**Extract to read:**
= = =
Butterfly Network's ultrasound teleguidance
Butterfly Network's ultrasound teleguidance

The beauty of Butterfly's approach to telemedicine is that you don't have to know a thing about ultrasound systems to use it. If a patient is given one to use, they can connect the iQ to their iPhones and have a professional guide them through the process, complete with on-screen cues to help them orient the probe correctly. (Thanks to a little augmented reality help, the doctor(s) on the other end of the call can see exactly which way the patient is holding the probe.) The same goes for nurses or orderlies in hospitals who don't necessarily have the training to use ultrasound equipment -- they can don their full PPE, meet with a patient, and help a physically remote physician or team of physicians find exactly what they're looking for.

"I thought initially I would use it in the ER getting images for teaching," said Dr. Stone, who also serves as Butterfly's director of education. "Now it's the only device I use. I carry with me the ability to not have to push a big cart into a room, and the ability to wipe it down immediately after use."

As the COVID-19 outbreak continues to flourish, the telltale signs doctors look for are areas of irregular opacity and thickness around the pleura, or the membranes that surround the lungs. If spotted, a doctor virtually instructing someone with a Butterfly wand can remotely control the probe's gain and depth to zero in on potential trouble spots, and record images and short video clips for further inspection. And just like that, a process that typically required multiple people in a room with a patient now requires just one, or even zero if the patient is wielding the wand while recovering at home.

The act of embracing telemedicine was always on Butterfly's roadmap, and the company quietly made its teleguidance feature available to users as a beta a few weeks ago. This new push to put Butterfly iQs into the hands of novices and into homes, however, was only possible because of new policy guidelines recently put into place by the US Food and Drug Administration to expand the "availability, functional capability, and portability of imaging systems” to help address these urgent public health concerns. Prior to this, the company's remote guidance tools were mostly being used for research, including one noteworthy partnership with a heart failure lab at NYU. That FDA guidance, however, has a time limit: These updated policies will only last until the COVID-19 outbreak is brought under control.

Butterfly Network ultrasound teleguidance
Butterfly Network ultrasound teleguidance (Butterfly Network)

That (perhaps unfortunately) means there's a built-in expiration date for Butterfly's early efforts to make ultrasound available to neophytes. By then, though, Butterfly hopes it will have made its mark. There will always be a need for expensive, high-resolution ultrasound machines -- you wouldn't want to try and conduct a comprehensive cardiogram or search for subtle fetal anomalies with something that plugs into a phone.
= = =
**Study material:**
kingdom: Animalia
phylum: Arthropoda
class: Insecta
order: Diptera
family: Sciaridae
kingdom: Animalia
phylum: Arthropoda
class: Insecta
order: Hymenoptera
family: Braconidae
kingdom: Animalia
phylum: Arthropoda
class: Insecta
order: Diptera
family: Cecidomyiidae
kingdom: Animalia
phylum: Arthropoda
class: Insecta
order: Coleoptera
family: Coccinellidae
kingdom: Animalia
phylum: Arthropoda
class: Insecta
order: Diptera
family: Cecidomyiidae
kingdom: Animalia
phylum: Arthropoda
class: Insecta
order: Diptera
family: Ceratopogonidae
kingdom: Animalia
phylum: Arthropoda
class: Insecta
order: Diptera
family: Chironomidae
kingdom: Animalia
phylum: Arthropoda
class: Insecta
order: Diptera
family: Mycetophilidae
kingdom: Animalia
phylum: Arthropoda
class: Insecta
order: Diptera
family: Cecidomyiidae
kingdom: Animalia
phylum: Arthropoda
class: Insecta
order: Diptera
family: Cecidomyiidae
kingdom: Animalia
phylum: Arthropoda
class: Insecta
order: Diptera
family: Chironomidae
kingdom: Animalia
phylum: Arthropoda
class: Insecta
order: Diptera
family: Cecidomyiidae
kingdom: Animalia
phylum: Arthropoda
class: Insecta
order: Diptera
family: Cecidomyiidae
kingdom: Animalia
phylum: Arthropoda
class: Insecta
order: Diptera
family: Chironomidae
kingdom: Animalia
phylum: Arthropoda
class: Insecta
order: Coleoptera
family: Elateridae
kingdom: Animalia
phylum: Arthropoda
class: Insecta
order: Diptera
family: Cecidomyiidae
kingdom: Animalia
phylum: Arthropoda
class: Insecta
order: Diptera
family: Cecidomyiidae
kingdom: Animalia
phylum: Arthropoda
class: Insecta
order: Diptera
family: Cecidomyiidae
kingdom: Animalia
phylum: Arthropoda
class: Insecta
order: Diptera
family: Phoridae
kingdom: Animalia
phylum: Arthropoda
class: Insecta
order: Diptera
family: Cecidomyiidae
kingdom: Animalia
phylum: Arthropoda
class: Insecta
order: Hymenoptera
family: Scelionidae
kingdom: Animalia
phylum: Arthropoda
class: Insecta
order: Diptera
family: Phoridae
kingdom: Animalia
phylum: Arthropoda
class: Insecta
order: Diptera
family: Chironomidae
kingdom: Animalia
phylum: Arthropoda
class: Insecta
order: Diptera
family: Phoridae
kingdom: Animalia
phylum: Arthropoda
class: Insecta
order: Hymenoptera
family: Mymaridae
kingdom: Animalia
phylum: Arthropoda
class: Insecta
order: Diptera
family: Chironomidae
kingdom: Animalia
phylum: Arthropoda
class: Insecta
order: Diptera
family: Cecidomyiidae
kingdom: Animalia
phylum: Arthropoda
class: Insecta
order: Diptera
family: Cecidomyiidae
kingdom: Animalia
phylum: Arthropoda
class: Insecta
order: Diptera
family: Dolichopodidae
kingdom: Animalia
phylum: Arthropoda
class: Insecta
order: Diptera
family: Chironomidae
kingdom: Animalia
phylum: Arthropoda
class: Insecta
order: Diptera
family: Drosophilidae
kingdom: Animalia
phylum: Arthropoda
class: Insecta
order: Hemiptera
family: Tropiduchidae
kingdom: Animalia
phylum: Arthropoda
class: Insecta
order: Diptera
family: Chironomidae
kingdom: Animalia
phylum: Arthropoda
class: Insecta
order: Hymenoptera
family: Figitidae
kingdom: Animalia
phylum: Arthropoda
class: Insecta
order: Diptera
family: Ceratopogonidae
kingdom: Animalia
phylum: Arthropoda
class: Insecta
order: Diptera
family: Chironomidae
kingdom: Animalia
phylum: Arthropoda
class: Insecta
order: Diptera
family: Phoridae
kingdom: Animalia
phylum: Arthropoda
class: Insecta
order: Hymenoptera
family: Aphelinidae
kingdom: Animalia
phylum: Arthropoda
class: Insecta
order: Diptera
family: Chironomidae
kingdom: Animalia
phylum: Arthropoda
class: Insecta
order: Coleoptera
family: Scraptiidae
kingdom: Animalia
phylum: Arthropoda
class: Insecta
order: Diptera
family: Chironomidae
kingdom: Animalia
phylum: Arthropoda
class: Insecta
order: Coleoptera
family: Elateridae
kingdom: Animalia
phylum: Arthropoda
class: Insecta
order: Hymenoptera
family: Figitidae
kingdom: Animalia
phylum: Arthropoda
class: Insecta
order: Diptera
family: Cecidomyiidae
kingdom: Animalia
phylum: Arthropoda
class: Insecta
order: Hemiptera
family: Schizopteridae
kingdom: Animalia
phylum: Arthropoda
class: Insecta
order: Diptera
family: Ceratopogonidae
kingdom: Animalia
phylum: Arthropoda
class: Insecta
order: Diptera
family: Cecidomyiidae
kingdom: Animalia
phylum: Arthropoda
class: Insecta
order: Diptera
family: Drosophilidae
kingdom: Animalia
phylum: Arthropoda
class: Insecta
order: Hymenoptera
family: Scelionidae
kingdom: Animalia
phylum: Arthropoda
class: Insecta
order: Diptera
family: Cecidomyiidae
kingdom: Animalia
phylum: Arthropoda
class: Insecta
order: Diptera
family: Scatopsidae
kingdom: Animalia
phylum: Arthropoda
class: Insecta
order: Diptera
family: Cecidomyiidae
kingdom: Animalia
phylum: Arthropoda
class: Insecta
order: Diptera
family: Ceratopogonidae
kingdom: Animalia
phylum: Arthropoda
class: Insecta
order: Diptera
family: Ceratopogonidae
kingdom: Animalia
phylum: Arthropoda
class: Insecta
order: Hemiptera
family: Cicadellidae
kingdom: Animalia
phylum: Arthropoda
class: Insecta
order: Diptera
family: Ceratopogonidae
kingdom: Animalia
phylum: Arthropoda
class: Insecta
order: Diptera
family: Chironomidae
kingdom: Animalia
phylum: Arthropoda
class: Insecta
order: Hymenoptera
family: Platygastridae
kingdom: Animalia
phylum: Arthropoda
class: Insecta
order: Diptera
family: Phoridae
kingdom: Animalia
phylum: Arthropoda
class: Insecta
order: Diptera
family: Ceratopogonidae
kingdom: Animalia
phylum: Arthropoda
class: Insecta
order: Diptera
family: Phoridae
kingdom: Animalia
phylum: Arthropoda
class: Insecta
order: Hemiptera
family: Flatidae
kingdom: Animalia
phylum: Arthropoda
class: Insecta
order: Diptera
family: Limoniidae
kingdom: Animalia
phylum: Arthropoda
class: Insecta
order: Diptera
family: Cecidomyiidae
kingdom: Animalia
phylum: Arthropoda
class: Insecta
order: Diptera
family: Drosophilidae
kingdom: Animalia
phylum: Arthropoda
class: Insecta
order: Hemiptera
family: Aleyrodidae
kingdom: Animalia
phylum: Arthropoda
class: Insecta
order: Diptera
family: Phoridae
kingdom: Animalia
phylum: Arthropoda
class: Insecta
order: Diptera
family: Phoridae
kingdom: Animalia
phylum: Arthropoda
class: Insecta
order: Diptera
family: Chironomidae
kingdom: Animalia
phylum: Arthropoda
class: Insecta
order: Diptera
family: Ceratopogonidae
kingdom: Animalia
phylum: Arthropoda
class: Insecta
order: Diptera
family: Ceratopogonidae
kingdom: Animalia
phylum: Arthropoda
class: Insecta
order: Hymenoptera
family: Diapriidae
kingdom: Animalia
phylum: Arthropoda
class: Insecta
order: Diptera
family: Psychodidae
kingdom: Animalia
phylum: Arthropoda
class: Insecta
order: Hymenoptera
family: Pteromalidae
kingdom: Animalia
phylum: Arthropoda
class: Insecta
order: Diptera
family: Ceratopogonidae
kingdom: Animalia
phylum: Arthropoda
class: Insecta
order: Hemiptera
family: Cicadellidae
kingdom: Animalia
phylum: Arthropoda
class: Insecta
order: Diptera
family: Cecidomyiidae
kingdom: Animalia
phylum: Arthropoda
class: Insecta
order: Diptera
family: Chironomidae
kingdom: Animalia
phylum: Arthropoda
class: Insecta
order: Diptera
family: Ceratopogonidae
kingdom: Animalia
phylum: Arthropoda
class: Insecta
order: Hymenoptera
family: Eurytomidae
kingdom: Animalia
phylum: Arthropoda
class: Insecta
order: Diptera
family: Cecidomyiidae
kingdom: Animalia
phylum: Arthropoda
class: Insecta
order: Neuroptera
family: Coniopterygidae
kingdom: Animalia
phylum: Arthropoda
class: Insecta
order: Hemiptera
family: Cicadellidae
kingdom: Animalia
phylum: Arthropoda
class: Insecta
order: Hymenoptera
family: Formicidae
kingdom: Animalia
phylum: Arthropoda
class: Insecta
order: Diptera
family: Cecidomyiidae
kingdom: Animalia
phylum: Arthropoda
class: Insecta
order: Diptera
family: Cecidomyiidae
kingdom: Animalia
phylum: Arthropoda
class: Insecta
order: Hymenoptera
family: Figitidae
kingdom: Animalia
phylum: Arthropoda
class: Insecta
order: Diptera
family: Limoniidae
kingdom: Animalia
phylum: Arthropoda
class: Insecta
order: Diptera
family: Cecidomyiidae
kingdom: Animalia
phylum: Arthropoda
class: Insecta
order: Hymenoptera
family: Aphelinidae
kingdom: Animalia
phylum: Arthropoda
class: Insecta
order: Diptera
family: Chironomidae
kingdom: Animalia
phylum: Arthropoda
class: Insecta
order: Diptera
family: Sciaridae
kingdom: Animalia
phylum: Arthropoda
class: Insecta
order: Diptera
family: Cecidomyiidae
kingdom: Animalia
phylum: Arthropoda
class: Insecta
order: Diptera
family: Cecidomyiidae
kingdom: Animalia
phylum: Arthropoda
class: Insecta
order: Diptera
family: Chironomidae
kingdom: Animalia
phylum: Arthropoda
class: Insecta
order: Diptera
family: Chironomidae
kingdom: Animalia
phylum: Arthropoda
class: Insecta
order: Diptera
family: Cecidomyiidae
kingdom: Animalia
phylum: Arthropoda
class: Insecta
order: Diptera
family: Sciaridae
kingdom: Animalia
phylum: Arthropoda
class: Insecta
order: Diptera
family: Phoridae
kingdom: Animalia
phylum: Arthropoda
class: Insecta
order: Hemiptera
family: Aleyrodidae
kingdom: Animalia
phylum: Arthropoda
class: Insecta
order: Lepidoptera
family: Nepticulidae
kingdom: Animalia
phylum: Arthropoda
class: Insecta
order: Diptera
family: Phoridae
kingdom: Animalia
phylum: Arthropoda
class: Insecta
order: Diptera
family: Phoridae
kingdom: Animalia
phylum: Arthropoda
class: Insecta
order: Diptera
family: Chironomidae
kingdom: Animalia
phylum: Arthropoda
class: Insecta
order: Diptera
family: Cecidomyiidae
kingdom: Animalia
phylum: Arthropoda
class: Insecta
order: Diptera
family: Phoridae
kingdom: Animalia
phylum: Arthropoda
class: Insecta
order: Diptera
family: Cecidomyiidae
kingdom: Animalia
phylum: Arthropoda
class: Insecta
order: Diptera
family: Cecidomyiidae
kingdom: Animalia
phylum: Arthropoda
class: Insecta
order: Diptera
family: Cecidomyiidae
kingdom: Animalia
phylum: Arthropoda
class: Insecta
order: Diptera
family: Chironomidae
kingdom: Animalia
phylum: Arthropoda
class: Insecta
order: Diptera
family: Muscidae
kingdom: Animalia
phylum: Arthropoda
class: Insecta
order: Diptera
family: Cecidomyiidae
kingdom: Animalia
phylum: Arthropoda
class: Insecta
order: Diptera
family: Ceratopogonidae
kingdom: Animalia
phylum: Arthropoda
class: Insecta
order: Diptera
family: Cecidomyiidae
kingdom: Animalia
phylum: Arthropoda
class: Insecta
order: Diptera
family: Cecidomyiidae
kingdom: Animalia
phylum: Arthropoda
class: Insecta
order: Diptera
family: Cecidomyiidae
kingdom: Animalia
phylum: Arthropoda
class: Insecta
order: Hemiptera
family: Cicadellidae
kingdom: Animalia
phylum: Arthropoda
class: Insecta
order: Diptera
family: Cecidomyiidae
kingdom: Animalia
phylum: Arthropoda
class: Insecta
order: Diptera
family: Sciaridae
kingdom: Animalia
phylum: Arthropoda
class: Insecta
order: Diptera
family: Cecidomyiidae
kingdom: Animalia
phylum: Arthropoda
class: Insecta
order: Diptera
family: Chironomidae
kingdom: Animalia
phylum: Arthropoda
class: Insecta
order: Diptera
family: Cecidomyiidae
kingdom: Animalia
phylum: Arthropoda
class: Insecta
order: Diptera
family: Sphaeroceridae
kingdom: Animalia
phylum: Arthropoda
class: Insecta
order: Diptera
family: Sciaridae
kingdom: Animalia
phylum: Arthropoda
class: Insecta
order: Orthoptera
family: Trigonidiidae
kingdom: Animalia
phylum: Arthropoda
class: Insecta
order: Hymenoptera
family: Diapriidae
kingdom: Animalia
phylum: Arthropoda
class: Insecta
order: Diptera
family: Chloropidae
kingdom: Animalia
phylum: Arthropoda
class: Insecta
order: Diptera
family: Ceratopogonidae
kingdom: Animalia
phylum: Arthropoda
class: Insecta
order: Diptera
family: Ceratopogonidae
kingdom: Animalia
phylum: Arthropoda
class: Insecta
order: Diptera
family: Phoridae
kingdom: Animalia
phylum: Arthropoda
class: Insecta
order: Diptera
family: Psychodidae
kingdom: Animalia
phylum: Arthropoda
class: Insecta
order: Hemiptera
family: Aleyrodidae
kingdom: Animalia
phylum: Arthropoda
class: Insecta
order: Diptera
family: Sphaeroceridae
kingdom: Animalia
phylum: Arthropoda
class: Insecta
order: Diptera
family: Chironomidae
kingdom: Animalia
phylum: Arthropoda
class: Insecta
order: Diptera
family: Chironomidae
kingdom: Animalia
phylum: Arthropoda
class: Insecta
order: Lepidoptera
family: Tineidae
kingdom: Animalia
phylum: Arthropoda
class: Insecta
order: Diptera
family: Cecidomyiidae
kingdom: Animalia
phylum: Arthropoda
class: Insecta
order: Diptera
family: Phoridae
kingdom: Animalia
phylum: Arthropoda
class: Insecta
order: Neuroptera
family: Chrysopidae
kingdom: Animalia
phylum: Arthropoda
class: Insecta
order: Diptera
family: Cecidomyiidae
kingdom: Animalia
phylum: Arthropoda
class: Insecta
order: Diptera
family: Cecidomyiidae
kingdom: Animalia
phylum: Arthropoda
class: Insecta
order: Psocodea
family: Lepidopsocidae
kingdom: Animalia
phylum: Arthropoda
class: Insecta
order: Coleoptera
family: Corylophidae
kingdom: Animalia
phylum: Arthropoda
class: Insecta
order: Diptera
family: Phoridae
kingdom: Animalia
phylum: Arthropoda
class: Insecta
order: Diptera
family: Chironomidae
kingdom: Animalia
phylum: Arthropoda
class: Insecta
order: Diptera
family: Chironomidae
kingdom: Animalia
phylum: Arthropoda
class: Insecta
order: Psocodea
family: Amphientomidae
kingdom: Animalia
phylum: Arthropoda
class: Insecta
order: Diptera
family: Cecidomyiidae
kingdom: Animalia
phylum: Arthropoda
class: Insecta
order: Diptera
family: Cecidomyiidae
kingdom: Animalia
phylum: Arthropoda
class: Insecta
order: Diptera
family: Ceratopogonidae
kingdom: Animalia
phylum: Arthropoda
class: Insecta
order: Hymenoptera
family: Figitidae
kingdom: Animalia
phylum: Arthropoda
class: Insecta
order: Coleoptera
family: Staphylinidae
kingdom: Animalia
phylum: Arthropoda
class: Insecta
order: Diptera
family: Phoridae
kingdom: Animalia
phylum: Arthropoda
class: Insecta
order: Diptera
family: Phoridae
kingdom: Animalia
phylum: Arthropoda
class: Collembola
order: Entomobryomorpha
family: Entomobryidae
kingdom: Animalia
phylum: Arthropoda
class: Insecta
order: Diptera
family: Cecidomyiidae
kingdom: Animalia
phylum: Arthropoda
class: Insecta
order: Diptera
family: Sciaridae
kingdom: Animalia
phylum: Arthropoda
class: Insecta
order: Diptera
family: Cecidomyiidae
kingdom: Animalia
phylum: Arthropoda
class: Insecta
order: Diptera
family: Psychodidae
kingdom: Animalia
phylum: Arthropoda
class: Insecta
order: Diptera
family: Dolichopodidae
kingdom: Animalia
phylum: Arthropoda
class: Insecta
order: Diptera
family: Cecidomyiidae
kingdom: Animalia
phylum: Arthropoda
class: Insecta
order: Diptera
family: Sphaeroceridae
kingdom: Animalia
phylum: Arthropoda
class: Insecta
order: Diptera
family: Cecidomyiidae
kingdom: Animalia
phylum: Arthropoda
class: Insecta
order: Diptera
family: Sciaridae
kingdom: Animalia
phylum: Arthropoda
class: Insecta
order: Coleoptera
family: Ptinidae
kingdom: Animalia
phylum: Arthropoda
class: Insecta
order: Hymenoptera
= = =
**Tasks to perform:**
1/ Answer these questions using the article on Butterfly's ultrasound teleguidance.
(a) Besides his work in the ER, what position does Dr. Stone hold at Butterfly?
(b) Which two probe settings can a remotely instructing doctor control?
(c) Before the FDA guidance, Butterfly had a noteworthy research partnership with what lab?
2/ From the article on Butterfly's ultrasound teleguidance, return the passage between "That (perhaps unfortunately)" and "into a phone.", inclusive.

**Exercise results:**
1/
(a) Director of education.
(b) Gain and depth.
(c) A heart failure lab at NYU.

2/
That (perhaps unfortunately) means there's a built-in expiration date for Butterfly's early efforts to make ultrasound available to neophytes. By then, though, Butterfly hopes it will have made its mark. There will always be a need for expensive, high-resolution ultrasound machines -- you wouldn't want to try and conduct a comprehensive cardiogram or search for subtle fetal anomalies with something that plugs into a phone.